• [Document excerpt]
○ ○ ○
I am still quite surprised that pandas was so slow. Makes me reticent to use pandas in the future.
its because of the indexing
you can always drop down to numpy for better performance, ill show you
i think the organizational benefits of pandas makes it worth using for most things
then inside your functions you can switch to numpy
or again, numexpr
ok this is easier than i thought
does environment.yml have to always be named environment.yml?
no, as long as you always refer to it by name with -f
thank you
conda env update -n myenv -f env1.yaml
ty
so @modest rune numpy broadcasting has two rules: the dimensions that match are preserved, and the dimensions that are 1 are broadcast
that's what the solution i'm writing makes use of
this is good practice for me too btw i haven't written code like this in a while
Ahh... I think I need to read up on broadcasting. I am guessing your code does the same as mine but avoids the whole duplicating rows bit. Is my guess correct?
○ ○ ○
• [Supplied entries]

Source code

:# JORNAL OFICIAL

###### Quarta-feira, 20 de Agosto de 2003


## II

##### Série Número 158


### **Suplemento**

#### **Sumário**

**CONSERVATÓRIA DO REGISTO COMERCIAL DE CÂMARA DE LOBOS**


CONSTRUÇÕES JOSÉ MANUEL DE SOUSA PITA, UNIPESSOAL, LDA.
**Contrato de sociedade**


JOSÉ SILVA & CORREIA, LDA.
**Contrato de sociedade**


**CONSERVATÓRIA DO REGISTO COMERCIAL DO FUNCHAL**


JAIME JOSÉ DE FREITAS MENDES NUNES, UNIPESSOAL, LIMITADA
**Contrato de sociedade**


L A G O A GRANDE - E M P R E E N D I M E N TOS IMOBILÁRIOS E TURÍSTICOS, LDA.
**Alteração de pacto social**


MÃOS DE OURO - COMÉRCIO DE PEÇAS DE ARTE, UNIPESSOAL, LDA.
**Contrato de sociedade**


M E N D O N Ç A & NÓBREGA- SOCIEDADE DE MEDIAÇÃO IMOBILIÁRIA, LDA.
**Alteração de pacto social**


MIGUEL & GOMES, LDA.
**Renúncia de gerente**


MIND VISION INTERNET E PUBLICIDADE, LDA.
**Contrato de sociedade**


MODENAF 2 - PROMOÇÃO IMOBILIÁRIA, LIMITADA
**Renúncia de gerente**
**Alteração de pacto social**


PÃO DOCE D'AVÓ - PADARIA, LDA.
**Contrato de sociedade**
○ ○ ○
• [Required tasks]
A – In the pandas and numpy chat, what two rules of numpy broadcasting are given?
B – Reproduce the pandas and numpy chat verbatim from "no, as long" to "my guess correct?".

• [Answers below]
A – Dimensions that match are preserved, and dimensions that are 1 are broadcast.

B –
no, as long as you always refer to it by name with -f
thank you
conda env update -n myenv -f env1.yaml
ty
so @modest rune numpy broadcasting has two rules: the dimensions that match are preserved, and the dimensions that are 1 are broadcast
that's what the solution i'm writing makes use of
this is good practice for me too btw i haven't written code like this in a while
Ahh... I think I need to read up on broadcasting. I am guessing your code does the same as mine but avoids the whole duplicating rows bit. Is my guess correct?